2008 Fiscal Year Annual Research Report
Project/Area Number |
19205013
|
Research Institution | Kyoto University |
Principal Investigator |
村上 正浩 Kyoto University, 工学研究科, 教授 (20174279)
|
Keywords | 炭素-炭素結合切断 / 炭素-炭素結合形成 / 遷移金属触媒 / 白金 / 多環芳香族炭化水素 / アズレン / 不活性結合活性化 / 環化異性化反応 |
Research Abstract |
従来、化学的に不活性とされてきた炭素-炭素結合を切断し、新たな炭素-炭素結合形成に用いることは極めて困難な課題である。しかし、これが実現されれば革新的な合成法として大きなインパクトを与えることが期待される。本研究では遷移金属触媒を用いることでこの実現を目指した。検討の結果、2,2'-ジアルキニルビフェニルに対し、二価の白金錯体触媒を作用させたところ、ベンゼン環の開裂を伴った新しいタイプの環化異性化反応が進行し、5員環と7員環が縮環した芳香族化合物であるアズレン誘導体が得られることを見いだした。想定される反応機構は以下の通りである。まず、白金触媒がアルキン部位を求電子的に活性化し、もう一方のアルキン部位と6-エキソ環化する。
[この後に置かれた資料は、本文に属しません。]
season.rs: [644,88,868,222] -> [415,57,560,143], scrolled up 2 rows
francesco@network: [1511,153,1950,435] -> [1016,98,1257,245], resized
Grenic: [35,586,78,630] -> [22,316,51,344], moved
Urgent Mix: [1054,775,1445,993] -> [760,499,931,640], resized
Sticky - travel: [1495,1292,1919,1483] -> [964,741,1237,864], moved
続いて生じたビニルカチオンにベンゼン環イプソ位の炭素が付加し、さらに白金の結合した炭素が生成したカチオンに付加することでビシクロ[3.1.0]ヘプタジエン中間体が生じる。続いてこの三員環部位の開環を伴う3.3-シグマトロピー転位を経て進行しているものと考えられる。本反応は反応機構的に極めて興味深いだけでなく、生成物も有用であることが期待される。すなわちアズレンは構造異性体であるナフタレンと比較して狭いバンドギャップや双極子モーメントを有する多環芳香族炭化水素(Polycyclic Aromatic Hydrocarbon, PAH)であり、有機電子材料の開発など様々な応用が期待される。